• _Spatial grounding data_

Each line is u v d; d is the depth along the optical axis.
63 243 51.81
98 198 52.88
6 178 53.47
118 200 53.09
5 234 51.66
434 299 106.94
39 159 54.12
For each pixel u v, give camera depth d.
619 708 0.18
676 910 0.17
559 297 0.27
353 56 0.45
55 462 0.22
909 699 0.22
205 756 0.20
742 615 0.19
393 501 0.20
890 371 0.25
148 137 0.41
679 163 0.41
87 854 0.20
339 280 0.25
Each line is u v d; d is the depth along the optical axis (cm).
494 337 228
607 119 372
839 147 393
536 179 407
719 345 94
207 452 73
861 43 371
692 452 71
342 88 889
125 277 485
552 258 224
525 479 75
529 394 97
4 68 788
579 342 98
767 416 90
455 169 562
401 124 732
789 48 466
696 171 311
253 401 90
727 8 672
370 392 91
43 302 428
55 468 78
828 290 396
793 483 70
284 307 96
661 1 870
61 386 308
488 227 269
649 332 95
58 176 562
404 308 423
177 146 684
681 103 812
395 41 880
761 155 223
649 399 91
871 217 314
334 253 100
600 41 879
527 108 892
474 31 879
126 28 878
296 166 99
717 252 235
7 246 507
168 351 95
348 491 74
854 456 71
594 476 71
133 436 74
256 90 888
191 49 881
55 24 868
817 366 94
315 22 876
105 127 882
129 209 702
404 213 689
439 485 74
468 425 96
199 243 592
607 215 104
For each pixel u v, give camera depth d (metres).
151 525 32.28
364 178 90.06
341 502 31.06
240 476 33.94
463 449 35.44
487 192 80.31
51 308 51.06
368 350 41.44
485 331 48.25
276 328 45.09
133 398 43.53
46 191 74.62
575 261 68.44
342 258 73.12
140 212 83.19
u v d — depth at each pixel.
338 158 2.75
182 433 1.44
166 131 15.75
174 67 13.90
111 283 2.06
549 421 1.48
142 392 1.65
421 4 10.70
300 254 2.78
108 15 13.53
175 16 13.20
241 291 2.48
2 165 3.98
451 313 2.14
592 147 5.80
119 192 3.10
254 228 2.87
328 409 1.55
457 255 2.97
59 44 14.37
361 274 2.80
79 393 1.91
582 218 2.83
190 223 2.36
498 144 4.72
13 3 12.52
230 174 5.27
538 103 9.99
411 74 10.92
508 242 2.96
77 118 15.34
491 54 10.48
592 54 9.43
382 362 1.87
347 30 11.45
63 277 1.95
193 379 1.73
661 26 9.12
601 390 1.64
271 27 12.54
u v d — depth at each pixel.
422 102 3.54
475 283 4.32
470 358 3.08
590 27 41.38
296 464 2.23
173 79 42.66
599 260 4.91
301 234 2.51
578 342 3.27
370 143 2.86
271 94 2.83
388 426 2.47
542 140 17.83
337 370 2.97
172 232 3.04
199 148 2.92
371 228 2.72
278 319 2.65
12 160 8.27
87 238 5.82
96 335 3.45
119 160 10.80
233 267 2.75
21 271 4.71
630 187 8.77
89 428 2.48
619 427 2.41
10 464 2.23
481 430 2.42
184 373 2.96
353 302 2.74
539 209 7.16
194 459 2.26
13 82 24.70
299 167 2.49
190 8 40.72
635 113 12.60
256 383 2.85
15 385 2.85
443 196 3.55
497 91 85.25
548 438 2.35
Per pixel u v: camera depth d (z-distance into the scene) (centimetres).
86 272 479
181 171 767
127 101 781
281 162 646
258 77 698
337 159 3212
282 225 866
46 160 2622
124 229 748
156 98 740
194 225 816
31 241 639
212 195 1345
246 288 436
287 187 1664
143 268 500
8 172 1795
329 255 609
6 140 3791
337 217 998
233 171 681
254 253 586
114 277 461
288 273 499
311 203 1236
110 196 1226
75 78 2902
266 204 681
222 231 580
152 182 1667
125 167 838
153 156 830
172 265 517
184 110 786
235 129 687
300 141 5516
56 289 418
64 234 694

• _Exercise details_
Only the lines above, from the first through the one holding "393 501 0.20", are to be output, and they must be copied exactly.

• _Exercise response_
Each line is u v d; d is the depth along the optical axis.
63 243 51.81
98 198 52.88
6 178 53.47
118 200 53.09
5 234 51.66
434 299 106.94
39 159 54.12
For each pixel u v, give camera depth d.
619 708 0.18
676 910 0.17
559 297 0.27
353 56 0.45
55 462 0.22
909 699 0.22
205 756 0.20
742 615 0.19
393 501 0.20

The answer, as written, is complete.